WRITTEN TASK
Return, word for word, the lines of the items below that run from the line containing "family: Primulaceae" through the line containing "scientific name: Porophyllum gracile", including both of those lines.

INPUT FOR THIS TASK
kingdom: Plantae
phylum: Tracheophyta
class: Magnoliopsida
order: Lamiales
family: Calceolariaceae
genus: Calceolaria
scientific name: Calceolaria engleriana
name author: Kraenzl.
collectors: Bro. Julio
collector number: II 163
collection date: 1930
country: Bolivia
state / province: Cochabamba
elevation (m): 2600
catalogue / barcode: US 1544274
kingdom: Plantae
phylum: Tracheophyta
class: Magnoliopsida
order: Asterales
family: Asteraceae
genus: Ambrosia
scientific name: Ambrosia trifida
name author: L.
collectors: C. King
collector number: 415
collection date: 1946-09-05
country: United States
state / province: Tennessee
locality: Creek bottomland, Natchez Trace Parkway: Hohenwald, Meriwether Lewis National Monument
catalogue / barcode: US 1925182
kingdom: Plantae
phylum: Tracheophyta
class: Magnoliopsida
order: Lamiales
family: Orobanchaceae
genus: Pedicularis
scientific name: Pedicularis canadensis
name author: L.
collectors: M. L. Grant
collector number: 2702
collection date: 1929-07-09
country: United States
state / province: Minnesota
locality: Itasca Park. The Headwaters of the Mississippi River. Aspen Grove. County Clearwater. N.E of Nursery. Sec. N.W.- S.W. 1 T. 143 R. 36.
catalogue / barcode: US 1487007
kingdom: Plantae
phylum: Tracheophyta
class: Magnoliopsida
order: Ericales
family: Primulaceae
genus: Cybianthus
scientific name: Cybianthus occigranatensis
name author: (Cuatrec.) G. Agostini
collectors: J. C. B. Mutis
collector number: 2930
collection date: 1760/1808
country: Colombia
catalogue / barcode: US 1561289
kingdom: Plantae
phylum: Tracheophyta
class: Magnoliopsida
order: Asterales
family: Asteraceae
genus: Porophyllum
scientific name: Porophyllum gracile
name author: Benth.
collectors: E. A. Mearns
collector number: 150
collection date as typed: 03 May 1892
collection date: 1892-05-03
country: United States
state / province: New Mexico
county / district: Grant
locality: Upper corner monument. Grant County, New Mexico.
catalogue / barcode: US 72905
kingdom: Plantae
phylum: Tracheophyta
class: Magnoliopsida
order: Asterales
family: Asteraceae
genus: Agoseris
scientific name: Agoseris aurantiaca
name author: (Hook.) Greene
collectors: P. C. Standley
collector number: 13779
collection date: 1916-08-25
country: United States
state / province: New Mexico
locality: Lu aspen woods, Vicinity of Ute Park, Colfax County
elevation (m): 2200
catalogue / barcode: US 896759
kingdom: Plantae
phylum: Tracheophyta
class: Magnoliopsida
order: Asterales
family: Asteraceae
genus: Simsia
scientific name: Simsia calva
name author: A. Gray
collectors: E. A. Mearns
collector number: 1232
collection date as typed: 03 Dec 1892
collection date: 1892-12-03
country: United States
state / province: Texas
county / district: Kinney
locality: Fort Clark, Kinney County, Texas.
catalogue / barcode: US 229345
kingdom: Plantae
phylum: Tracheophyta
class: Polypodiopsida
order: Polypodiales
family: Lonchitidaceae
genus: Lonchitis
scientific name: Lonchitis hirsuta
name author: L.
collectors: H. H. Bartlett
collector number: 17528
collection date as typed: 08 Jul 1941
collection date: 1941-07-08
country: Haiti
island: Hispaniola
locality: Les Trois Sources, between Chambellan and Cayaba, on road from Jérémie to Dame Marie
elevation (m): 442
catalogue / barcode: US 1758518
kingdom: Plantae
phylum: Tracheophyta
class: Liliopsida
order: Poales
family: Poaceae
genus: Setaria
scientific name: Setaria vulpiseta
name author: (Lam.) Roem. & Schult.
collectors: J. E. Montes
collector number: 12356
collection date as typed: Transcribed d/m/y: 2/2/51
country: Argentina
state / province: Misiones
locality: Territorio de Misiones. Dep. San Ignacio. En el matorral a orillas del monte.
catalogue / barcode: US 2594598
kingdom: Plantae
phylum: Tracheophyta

THE RESPONSE
family: Primulaceae
genus: Cybianthus
scientific name: Cybianthus occigranatensis
name author: (Cuatrec.) G. Agostini
collectors: J. C. B. Mutis
collector number: 2930
collection date: 1760/1808
country: Colombia
catalogue / barcode: US 1561289
kingdom: Plantae
phylum: Tracheophyta
class: Magnoliopsida
order: Asterales
family: Asteraceae
genus: Porophyllum
scientific name: Porophyllum gracile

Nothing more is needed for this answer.